The noble Lord, Lord Beecham, mentioned the How to Rent guide and asked whether it would be updated. It most certainly will be, and I referred to it last Monday. He talked about the practical difficulties around testing. Again, it can be done as part of the inventory on the first day of the tenancy, through either the landlord or the letting agents. He also asked whether we could expect further regulations. They will be brought forward in 2017. He then talked about publicity for tenants. I will write to him with any further information I have other than the How to Rent guide because I do not have that answer to hand. The date of 1 October is very significant because a lot of students will be moving into the private rented sector.
The noble Lord, Lord McKenzie, asked whether the alarms would have to be hardwired. The answer is no. It is up to the landlord how he or she puts them in. He talked about new burdens on local authorities. We try to make them as light as possible. We spent the previous Parliament trying to undo new burdens. I referred to the nearly £4 million that fire authorities were given both for publicity and the purchase of new fire alarms and carbon monoxide alarms.

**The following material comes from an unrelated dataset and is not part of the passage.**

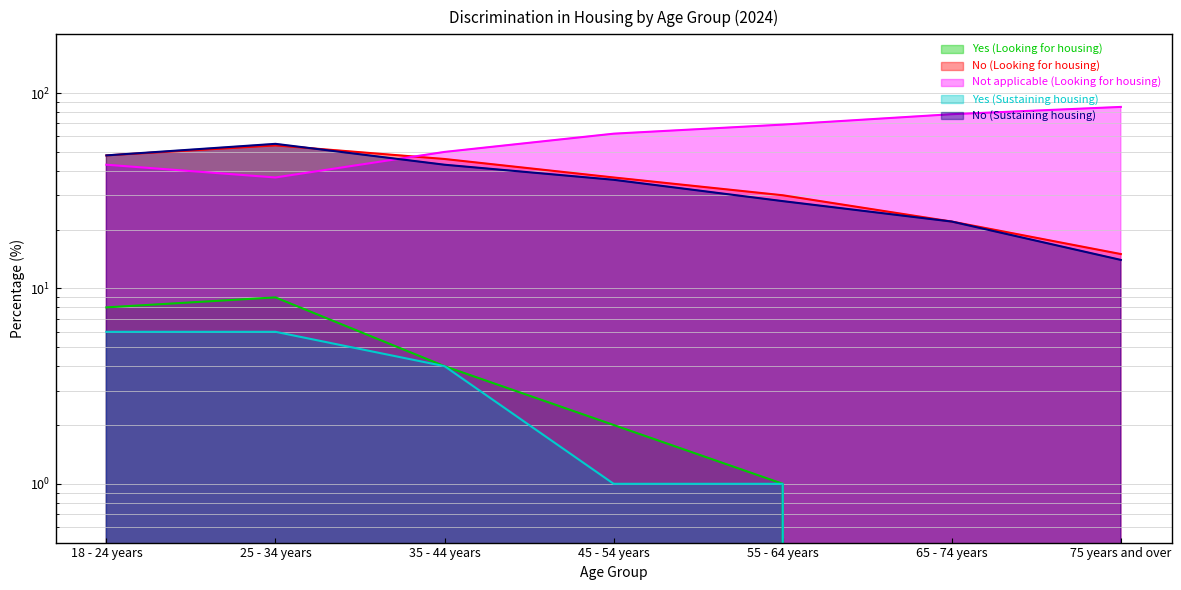

After their last crossing, which series has the higher values: No (Sustaining housing) or No (Looking for housing)?

No (Looking for housing)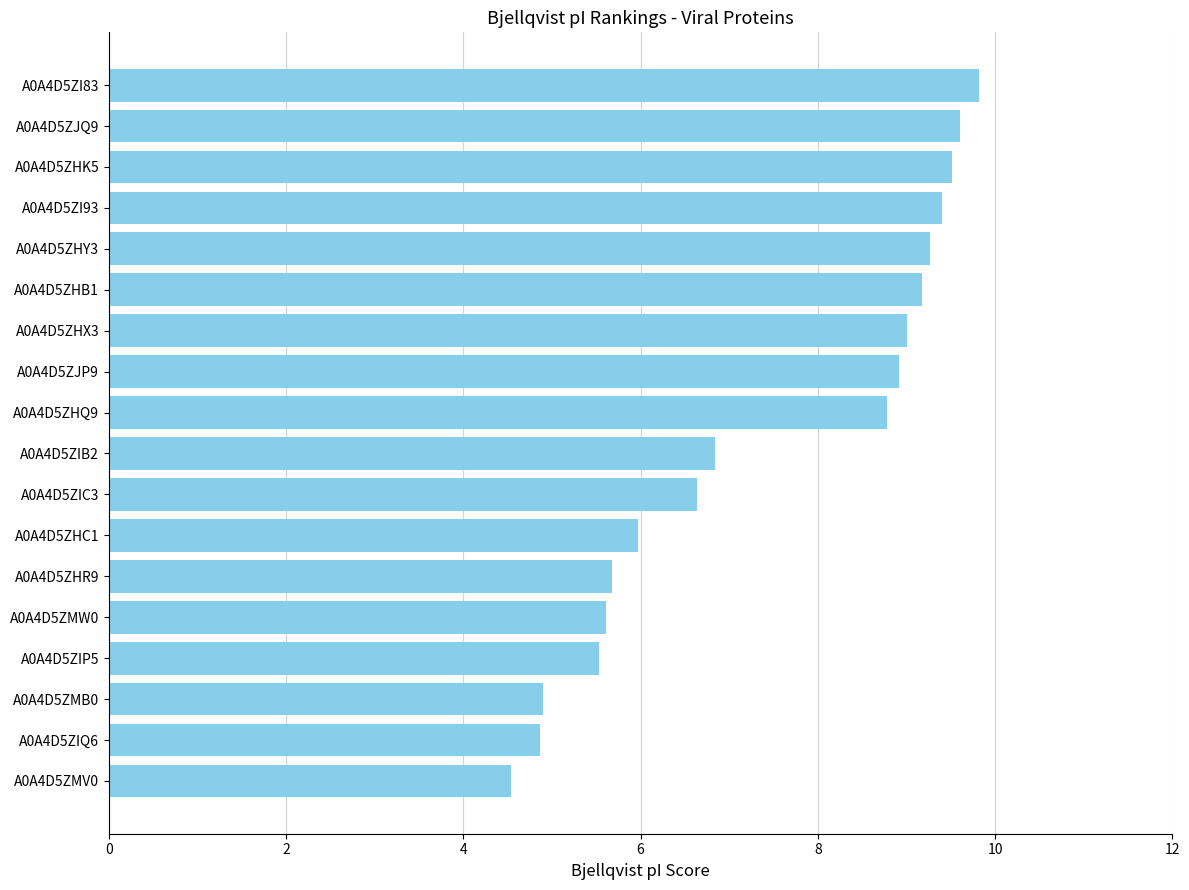

At which label is the value closest to 7?

A0A4D5ZIB2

Will the Minister just confirm that there will be no additional resources for local authorities undertaking compliance?
The point I was making is that we are trying to make the burden as light as possible. I will respond to the noble Lord on that.
The noble Lord asked about the exclusions and whether they would be covered in other legislation. Care homes, hospitals and hospices will be covered under the Regulatory Reform (Fire Safety) Order 2005. Hostels, refuges and student halls will be treated exactly the same. The only sector that is not covered is social housing, but it is so good at its obligations to tenants that it was not an area that needed to be included in the regulations. He also asked what energy companies were doing. We could write to them and ask exactly how they are playing their part.

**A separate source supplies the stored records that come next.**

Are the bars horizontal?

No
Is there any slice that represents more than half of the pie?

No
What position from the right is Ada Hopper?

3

The noble Lord, Lord Hunt, mentioned that the regulations apply only to small parts of the sector. That is absolutely correct. They apply to parts of the sector that have shown the least duty of care historically to their tenants in terms of the installation of smoke and carbon monoxide alarms. He talked about no budget. Of course, a £4 million budget was given to the fire authorities, but I do not know whether he was referring to other budgets such as that referred to by the noble Lord, Lord McKenzie. The noble Lord, Lord Hunt, talked about a widespread publicity campaign that still needs to happen. I will certainly go back to the department to see what further work can be done, given some of the concerns expressed in the House.

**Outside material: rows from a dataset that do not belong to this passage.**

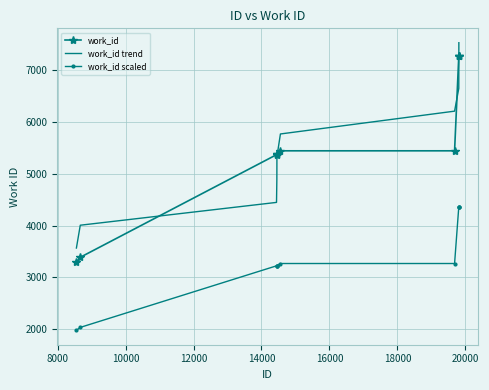

How many times do work_id and work_id trend cross each other?

4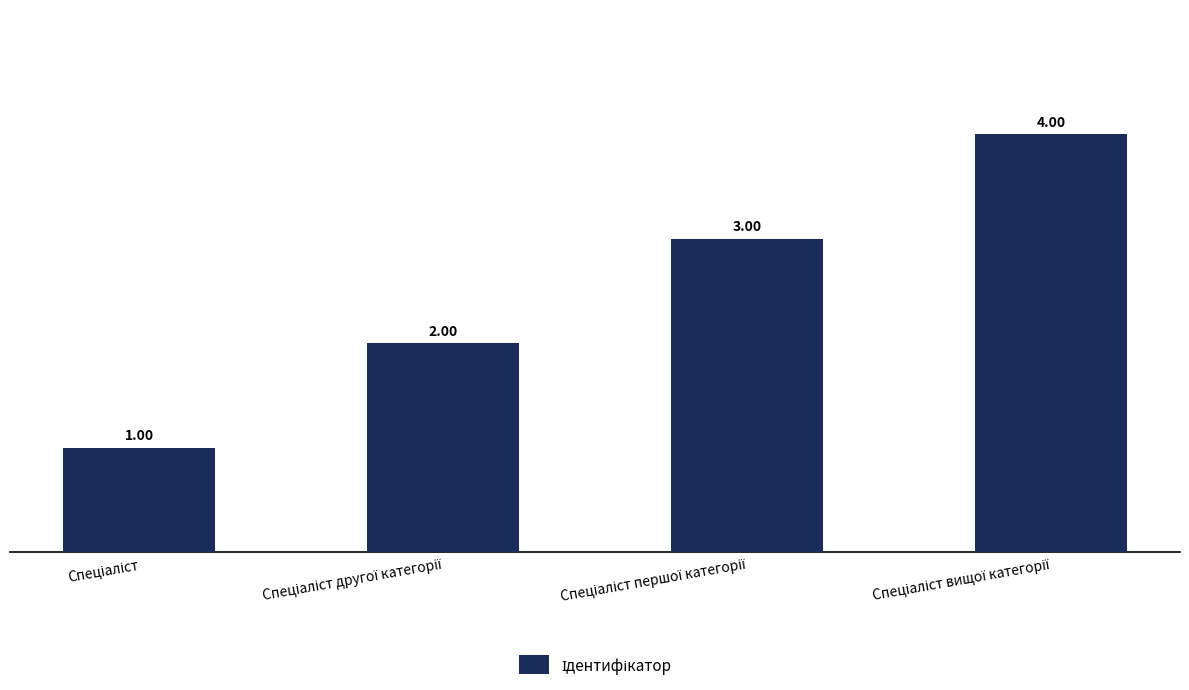

What is the difference between the maximum and minimum values?

3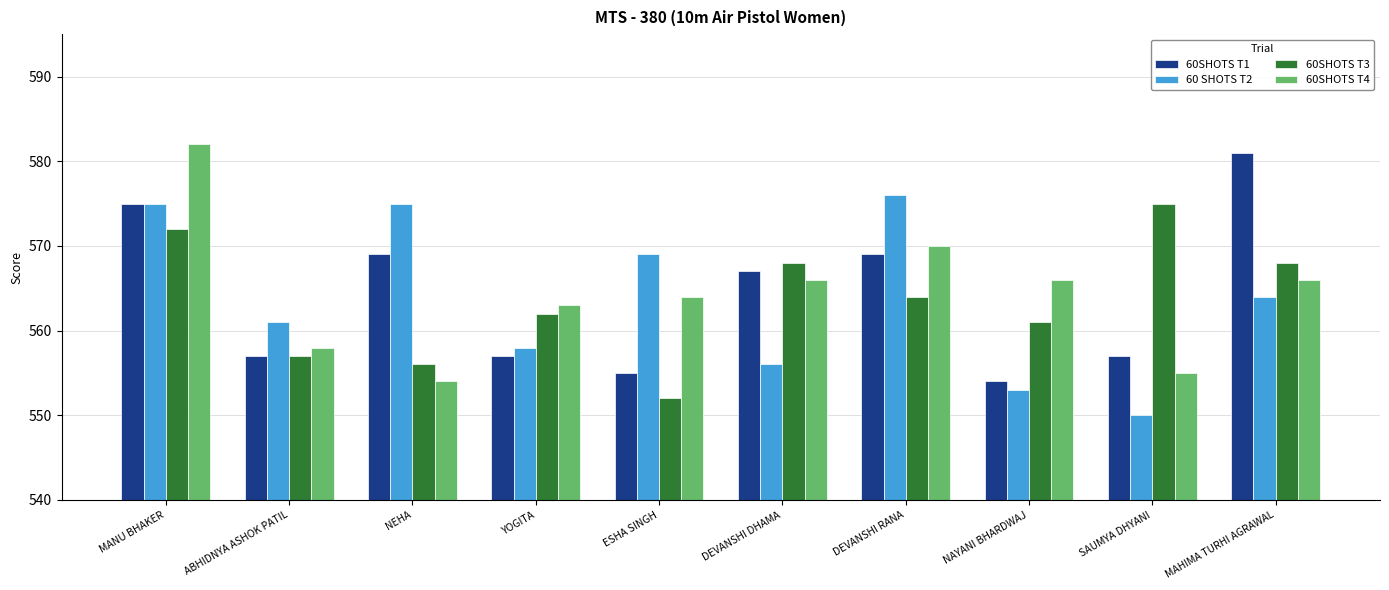

How many groups of bars are there?

10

Before the Minister sits down, she referred to Airbnb and indicated that those properties were covered not by these regulations but by others. Can she—if not tonight, then in correspondence—provide the details of that? I was left somewhat puzzled by that response.
I forgot to respond on that. The fire safety order of 2005 is largely aimed at non-domestic premises whereas these regulations are aimed at residential premises. I will explain this point further in my letter to the noble Lord which we will send shortly. I will clarify the Airbnb point in the letter. I hope that that satisfies the noble Lord.